Q. The icons on my Windows Desktop are all scrunched up on the left side of the screen. When I try to move one, it moves but then it goes right back to where it was. Can you help, Mr. M?

A. The good news is that your icons aren’t possessed, nor are they staging a coup to take over your computer. Your Desktop icons are being controlled by a setting called AutoArrange. To disable this feature, right-click a blank area of the Desktop, select Arrange Icons, then remove the check mark beside AutoArrange. With AutoArrange disabled, you can move your icons wherever you want, and they will stay put.

I keep mine set to Align to Grid which allows me to drag icons to any location, but it keeps them neat and tidy on the Desktop. If you haven’t used the Align-to-Grid option, give it a try. Neat and tidy is a good thing.

Q. When I click Start > All Programs on my XP computer, I can’t see all the programs because there are so many of them. How I can change it to allow me to see everything?

A. Right-click a blank spot on your Taskbar and select Properties. In the Taskbar and Start Menu Properties window, click the Start Menu tab, then the first Customize button beside “Start Menu.”

Click the Advanced tab and remove the check mark beside Scroll Programs.

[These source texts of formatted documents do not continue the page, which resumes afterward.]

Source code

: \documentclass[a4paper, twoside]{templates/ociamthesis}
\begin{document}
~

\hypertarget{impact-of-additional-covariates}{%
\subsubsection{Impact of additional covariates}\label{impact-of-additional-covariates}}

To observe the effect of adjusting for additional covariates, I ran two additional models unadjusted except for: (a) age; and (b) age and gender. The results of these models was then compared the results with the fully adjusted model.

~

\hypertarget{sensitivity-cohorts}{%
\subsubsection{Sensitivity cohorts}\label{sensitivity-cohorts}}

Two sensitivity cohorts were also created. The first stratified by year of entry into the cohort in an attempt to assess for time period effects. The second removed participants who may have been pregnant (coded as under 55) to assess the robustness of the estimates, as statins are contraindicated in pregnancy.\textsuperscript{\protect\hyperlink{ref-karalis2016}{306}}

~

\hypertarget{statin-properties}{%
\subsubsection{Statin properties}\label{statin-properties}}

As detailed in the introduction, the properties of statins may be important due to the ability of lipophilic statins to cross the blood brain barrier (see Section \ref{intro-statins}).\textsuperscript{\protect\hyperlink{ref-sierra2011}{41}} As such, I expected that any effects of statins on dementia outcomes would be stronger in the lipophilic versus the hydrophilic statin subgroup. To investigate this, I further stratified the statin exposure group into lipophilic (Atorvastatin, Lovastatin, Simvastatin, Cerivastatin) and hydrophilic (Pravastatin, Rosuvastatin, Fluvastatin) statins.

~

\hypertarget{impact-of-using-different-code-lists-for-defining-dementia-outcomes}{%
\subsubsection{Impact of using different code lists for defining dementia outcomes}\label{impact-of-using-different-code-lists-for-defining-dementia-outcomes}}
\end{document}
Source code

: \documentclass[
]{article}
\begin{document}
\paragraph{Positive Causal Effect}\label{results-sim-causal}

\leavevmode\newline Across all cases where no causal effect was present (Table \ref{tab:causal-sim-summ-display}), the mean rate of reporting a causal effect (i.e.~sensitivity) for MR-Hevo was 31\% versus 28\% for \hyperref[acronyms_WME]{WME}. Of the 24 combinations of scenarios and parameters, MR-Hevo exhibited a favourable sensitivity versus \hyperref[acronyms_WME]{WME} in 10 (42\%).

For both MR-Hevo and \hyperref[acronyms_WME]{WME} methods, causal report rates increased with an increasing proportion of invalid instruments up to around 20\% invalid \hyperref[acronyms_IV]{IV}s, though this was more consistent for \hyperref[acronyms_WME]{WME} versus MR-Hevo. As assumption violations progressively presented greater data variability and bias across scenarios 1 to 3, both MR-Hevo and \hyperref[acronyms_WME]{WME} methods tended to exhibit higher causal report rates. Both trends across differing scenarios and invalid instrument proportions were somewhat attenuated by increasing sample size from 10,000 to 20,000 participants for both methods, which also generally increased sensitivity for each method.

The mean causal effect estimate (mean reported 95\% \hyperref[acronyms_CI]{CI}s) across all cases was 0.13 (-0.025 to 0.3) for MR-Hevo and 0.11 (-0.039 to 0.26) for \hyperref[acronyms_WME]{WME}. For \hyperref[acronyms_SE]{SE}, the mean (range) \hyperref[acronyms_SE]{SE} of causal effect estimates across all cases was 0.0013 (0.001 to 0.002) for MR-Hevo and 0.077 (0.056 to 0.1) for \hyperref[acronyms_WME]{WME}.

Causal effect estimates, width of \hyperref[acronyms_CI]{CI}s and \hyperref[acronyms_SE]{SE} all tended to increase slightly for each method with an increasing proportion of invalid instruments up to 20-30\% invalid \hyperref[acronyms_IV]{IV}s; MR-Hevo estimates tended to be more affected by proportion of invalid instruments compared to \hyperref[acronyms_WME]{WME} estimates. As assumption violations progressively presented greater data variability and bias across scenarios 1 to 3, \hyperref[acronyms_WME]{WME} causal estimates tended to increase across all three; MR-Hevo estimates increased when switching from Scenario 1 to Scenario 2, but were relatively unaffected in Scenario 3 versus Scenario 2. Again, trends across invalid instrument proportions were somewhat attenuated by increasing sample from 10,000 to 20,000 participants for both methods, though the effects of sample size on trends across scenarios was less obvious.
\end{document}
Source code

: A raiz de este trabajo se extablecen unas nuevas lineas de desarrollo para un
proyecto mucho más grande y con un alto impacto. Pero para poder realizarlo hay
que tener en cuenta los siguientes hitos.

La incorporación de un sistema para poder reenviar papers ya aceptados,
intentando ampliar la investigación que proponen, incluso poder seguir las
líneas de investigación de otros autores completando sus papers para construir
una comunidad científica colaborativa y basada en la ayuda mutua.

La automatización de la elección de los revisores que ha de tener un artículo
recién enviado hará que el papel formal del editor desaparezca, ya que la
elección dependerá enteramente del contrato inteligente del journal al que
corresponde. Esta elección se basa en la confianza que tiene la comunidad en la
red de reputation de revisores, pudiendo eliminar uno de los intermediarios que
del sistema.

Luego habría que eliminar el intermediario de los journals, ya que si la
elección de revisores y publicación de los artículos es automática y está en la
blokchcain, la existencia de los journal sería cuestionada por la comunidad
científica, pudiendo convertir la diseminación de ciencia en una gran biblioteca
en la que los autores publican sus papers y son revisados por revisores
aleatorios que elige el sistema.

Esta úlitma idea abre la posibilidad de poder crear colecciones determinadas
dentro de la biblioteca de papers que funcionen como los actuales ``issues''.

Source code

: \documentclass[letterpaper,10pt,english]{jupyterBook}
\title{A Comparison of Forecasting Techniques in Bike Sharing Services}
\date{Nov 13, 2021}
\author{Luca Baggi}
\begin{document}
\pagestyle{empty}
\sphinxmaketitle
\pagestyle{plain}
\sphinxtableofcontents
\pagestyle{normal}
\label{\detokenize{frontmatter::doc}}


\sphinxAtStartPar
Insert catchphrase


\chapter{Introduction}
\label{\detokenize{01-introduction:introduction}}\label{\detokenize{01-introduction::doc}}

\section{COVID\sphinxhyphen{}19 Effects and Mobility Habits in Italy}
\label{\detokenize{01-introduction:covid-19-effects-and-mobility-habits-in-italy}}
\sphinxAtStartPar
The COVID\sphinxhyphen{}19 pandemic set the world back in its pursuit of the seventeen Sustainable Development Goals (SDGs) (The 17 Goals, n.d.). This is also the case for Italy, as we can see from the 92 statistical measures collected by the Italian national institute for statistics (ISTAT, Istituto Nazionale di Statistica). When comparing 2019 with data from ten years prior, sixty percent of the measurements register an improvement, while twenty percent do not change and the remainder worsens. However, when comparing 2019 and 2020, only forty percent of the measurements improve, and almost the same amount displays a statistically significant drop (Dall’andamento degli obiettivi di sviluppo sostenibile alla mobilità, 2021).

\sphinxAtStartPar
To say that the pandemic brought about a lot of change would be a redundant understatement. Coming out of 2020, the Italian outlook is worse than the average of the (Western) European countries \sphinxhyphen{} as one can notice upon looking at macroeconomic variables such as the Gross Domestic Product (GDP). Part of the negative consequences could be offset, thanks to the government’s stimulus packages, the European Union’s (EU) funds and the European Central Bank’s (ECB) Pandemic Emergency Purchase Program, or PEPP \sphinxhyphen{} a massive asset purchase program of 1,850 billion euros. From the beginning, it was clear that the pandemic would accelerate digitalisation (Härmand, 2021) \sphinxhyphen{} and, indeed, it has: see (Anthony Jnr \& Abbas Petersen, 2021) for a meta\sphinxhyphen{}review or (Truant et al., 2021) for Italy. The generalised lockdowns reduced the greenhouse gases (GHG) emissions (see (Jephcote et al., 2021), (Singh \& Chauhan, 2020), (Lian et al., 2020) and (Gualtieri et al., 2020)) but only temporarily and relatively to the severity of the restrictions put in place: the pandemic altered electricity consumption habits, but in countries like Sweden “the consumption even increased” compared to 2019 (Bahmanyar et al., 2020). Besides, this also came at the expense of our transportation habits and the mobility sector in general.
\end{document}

Click OK twice to save and exit. As a result of this change, your Start Menu will appear in several columns instead of one scrolling column.

The process is virtually identical in Windows 7, but you'll find many additional customization options in the Customize Start Menu dialog box.

Q. I’ve seen the term "root directory" used as it relates to my computer, but it sounds more like a gardening term than anything else. What is it?

A. The root directory is the starting point of your file folder structure. It's actually your C:\ drive, without any folders. It's known as the root, because if you think of your hard drive folder structure as a tree (it used to be called a “directory tree”) you'll get the picture. The root is the base of the tree from which many folders sprout. The only difference between a computer directory tree and a real tree is that the computer tree hangs upside down, with the root at the top.

To see this in action, launch Windows Explorer by pressing the Windows Key + E or right-click Start > Explore. In the left pane you’ll see your hard drive directory tree. The Local Disk (C: ) is the root directory. Click that and other folders will branch out below it.